• _ASSIGNED TASK_: Every line below needs to be transcribed without alteration, and no image may be carried over.

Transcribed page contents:
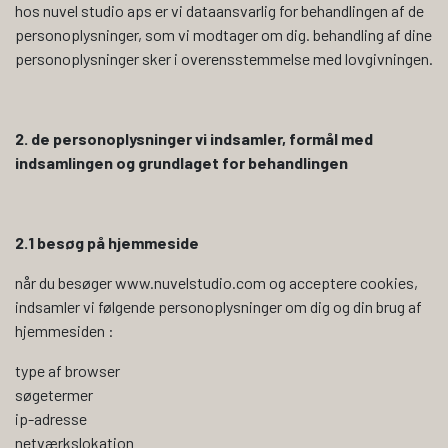
hos nuvel studio aps er vi dataansvarlig for behandlingen af de
personoplysninger, som vi modtager om dig. behandling af dine
personoplysninger sker i overensstemmelse med lovgivningen.
2. de personoplysninger vi indsamler, formål med
indsamlingen og grundlaget for behandlingen
2.1 besøg på hjemmeside
når du besøger www.nuvelstudio.com og acceptere cookies,
indsamler vi følgende personoplysninger om dig og din brug af
hjemmesiden :
type af browser
søgetermer
ip-adresse
netværkslokation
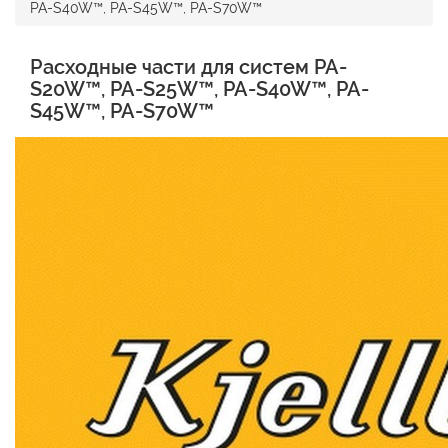
PA-S40W™, PA-S45W™, PA-S70W™
Расходные части для систем PA-
S20W™, PA-S25W™, PA-S40W™, PA-
S45W™, PA-S70W™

• _YOUR RESPONSE_:
hos nuvel studio aps er vi dataansvarlig for behandlingen af de
personoplysninger, som vi modtager om dig. behandling af dine
personoplysninger sker i overensstemmelse med lovgivningen.
2. de personoplysninger vi indsamler, formål med
indsamlingen og grundlaget for behandlingen
2.1 besøg på hjemmeside
når du besøger www.nuvelstudio.com og acceptere cookies,
indsamler vi følgende personoplysninger om dig og din brug af
hjemmesiden :
type af browser
søgetermer
ip-adresse
netværkslokation
PA-S40W™, PA-S45W™, PA-S70W™
Расходные части для систем PA-
S20W™, PA-S25W™, PA-S40W™, PA-
S45W™, PA-S70W™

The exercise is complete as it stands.